→ What the exercise asks: Revise the stretch of rows from the line containing "玻璃保温容器制造 | c | c30 | c305 |" through the line containing "特种陶瓷制品制造 | c | c30 | c307 |", replacing "mtIndDetailCd" with "mtIndustryCode" and leaving everything else unchanged.

★ ★ ★ ★

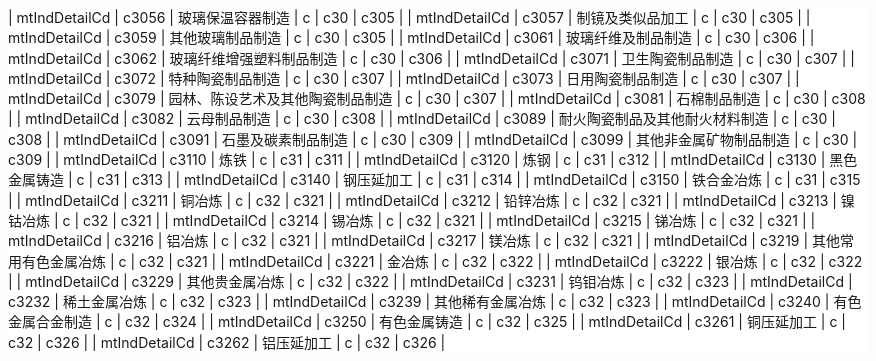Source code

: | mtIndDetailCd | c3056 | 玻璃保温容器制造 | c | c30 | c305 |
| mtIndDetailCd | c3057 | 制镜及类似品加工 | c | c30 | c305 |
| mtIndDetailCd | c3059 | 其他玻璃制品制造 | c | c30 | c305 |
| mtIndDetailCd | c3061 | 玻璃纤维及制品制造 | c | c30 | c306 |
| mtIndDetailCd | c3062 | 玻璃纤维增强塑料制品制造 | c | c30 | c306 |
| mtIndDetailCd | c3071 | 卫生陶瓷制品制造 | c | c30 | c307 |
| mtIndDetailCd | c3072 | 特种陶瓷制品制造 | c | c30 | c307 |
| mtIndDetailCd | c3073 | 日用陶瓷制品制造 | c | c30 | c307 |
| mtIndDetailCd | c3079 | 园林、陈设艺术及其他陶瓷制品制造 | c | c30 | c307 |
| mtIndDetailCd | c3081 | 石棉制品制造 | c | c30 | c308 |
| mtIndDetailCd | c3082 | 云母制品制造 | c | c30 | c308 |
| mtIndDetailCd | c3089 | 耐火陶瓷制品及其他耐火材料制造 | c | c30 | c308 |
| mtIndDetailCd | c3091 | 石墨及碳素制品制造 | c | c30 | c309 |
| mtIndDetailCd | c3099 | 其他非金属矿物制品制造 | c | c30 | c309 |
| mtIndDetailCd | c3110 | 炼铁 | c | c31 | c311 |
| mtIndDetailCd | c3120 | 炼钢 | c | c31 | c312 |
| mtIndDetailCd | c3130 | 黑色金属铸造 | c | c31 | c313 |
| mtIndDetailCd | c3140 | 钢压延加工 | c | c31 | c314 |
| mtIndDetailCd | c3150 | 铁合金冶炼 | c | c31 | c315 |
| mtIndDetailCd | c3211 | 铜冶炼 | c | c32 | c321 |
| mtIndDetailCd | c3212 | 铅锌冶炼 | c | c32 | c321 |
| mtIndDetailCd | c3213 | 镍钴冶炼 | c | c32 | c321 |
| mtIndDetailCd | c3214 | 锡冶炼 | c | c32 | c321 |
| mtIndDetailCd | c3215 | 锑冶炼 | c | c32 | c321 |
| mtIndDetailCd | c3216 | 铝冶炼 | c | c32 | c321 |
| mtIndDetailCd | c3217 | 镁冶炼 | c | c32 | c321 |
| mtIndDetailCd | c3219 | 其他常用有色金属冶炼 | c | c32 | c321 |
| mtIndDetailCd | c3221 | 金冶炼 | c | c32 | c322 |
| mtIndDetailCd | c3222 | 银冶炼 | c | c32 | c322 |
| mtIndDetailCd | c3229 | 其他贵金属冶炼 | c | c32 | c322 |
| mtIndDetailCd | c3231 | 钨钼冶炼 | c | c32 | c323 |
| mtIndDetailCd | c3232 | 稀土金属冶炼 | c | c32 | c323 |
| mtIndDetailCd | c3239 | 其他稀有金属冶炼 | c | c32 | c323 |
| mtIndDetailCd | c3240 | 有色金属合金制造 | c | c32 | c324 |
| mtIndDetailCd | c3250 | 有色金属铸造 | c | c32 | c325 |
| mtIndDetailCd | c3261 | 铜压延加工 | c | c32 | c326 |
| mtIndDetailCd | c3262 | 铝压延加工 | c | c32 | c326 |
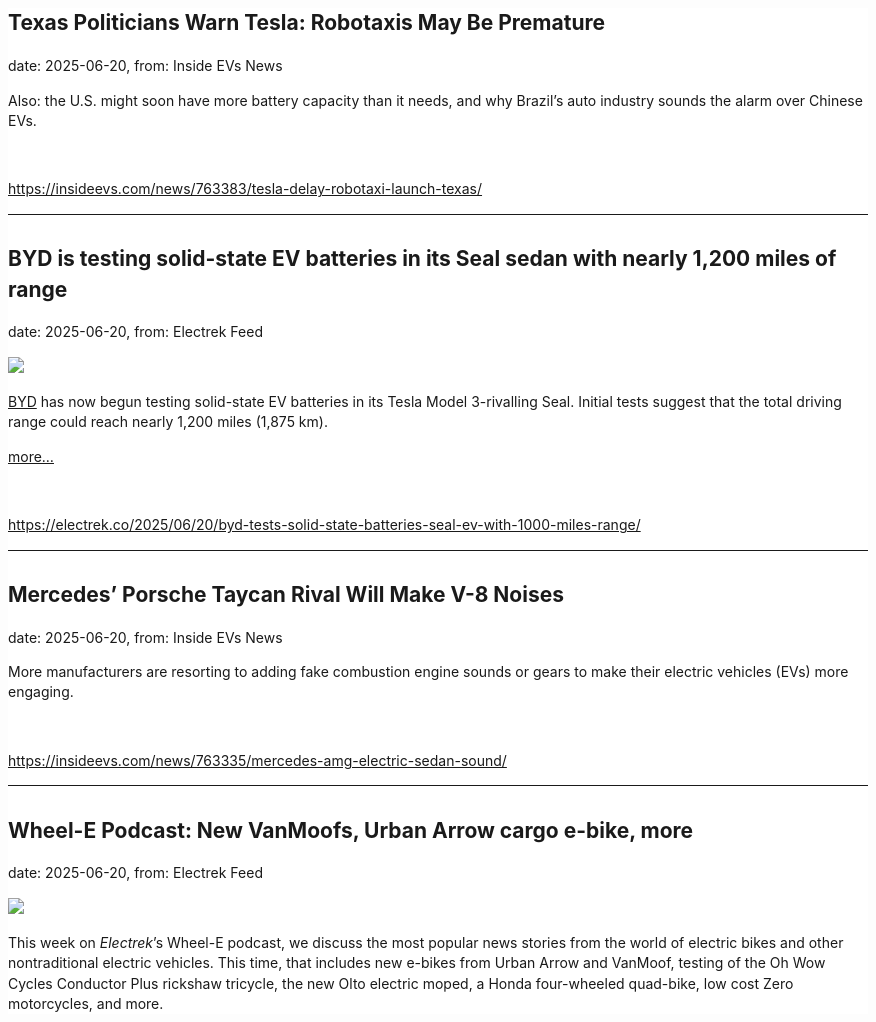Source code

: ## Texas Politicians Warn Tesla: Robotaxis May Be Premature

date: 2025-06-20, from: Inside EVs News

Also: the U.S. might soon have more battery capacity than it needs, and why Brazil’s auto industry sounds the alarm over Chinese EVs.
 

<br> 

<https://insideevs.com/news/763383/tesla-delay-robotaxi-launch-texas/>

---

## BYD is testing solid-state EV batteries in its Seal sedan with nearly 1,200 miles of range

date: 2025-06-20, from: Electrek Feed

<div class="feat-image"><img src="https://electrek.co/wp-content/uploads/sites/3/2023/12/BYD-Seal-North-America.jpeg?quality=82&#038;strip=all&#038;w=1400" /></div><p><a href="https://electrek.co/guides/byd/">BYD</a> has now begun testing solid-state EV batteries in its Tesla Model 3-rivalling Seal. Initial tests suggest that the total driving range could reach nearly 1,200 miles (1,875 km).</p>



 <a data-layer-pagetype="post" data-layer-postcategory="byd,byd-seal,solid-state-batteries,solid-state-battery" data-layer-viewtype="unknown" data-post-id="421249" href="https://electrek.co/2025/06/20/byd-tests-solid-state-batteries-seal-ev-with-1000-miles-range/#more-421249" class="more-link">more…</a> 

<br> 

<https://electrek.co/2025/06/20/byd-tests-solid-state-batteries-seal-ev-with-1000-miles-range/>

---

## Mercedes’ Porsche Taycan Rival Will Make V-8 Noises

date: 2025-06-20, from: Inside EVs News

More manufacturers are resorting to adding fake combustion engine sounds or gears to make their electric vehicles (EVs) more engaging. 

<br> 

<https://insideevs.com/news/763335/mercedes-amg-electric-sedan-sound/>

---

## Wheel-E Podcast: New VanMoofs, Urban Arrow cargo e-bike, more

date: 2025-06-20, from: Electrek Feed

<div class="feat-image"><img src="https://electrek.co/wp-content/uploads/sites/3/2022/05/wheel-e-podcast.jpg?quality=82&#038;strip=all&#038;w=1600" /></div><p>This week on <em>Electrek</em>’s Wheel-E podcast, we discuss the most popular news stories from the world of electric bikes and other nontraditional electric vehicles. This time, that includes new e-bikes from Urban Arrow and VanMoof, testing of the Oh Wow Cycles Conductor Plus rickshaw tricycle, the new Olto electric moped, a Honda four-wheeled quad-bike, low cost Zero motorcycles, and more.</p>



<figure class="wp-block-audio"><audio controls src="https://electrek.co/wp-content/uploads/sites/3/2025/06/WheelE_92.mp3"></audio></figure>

★ ★ ★ ★

→ Result:
: | mtIndustryCode | c3056 | 玻璃保温容器制造 | c | c30 | c305 |
| mtIndustryCode | c3057 | 制镜及类似品加工 | c | c30 | c305 |
| mtIndustryCode | c3059 | 其他玻璃制品制造 | c | c30 | c305 |
| mtIndustryCode | c3061 | 玻璃纤维及制品制造 | c | c30 | c306 |
| mtIndustryCode | c3062 | 玻璃纤维增强塑料制品制造 | c | c30 | c306 |
| mtIndustryCode | c3071 | 卫生陶瓷制品制造 | c | c30 | c307 |
| mtIndustryCode | c3072 | 特种陶瓷制品制造 | c | c30 | c307 |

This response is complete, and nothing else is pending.